United States District Court, Northern District of Illinois
Feb 10, 2022
584 F. Supp. 3d 589 (N.D. Ill. 2022)

Opinion

Case No. 20 C 1719

2022-02-10

Timothy HALL (K-57675), Plaintiff, v. Warden NICHOLSON, Defendants.

Dina Marie Hayes, Jeffrey Messina, Arnold & Porter Kaye Scholer LLP, Chicago, IL, for Plaintiff. Timothy Hall, Pinckneyville, IL, Pro Se. Kristin K. Lindemann, Office of the Attorney General for the State of Illinois, Chicago, IL, for Defendant Warden Nicholson.


Dina Marie Hayes, Jeffrey Messina, Arnold & Porter Kaye Scholer LLP, Chicago, IL, for Plaintiff.

Timothy Hall, Pinckneyville, IL, Pro Se.

Kristin K. Lindemann, Office of the Attorney General for the State of Illinois, Chicago, IL, for Defendant Warden Nicholson.

MEMORANDUM OPINION AND ORDER

Elaine E. Bucklo, United States District Judge

Plaintiff Timothy Hall ("Plaintiff"), an Illinois prisoner, brought this action under 42 U.S.C. § 1983 concerning the conditions under which he was imprisoned at Stateville Correctional Center. By order dated May 1, 2020, the Court allowed Plaintiff's amended complaint to proceed against Stateville Warden Nicholson ("Defendant") because the amended complaint alleged potentially systemic problems at the prison. Before the Court is Defendant's motion for summary judgment. For the reasons discussed below, Defendant's motion is denied.

I. Background

A. Northern District of Illinois Local Rule 56.1

Local Rule 56.1 governs the procedures for filing and responding to motions for summary judgment in this Court. Rule 56.1 requires the party moving for summary judgment to provide a statement of material facts and a supporting memorandum of law. LR 56.1(a)(1), (2) (N.D. Ill.) (amd. Feb. 18, 2021). The statement of material facts "must consist of concise numbered paragraphs[,]" and "[e]ach asserted fact must be supported by citation to the specific evidentiary material, including the specific page number, that supports it." LR 56.1(d)(1), (2). When addressing facts in its memorandum of law, the moving party "must cite directly to specific paragraphs in the LR 56.1 statements or responses." LR 56.1(g).

(YOUR INSTRUCTIONS)
Copy the passage of the court opinion text starting at "United States District Court, Northern" and ending at "Warden NICHOLSON, Defendants.", word for word.

(Data extracted from a collection)
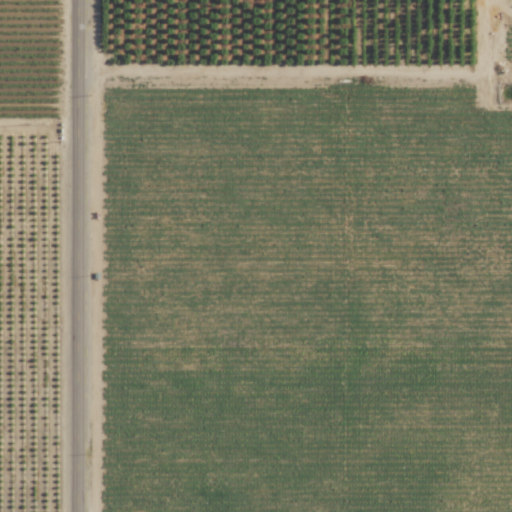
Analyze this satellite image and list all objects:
road: (80, 256)
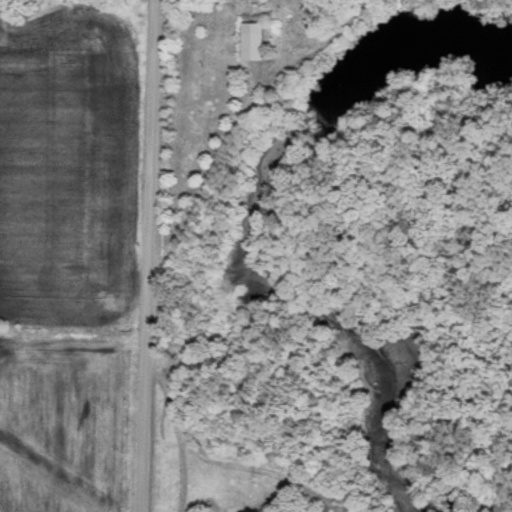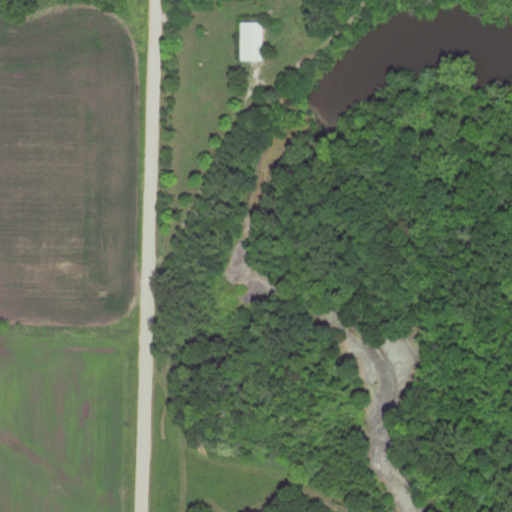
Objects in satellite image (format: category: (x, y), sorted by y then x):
building: (252, 41)
road: (147, 256)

(EXERCISE RESPONSE)
United States District Court, Northern District of Illinois
Feb 10, 2022
584 F. Supp. 3d 589 (N.D. Ill. 2022)

Opinion

Case No. 20 C 1719

2022-02-10

Timothy HALL (K-57675), Plaintiff, v. Warden NICHOLSON, Defendants.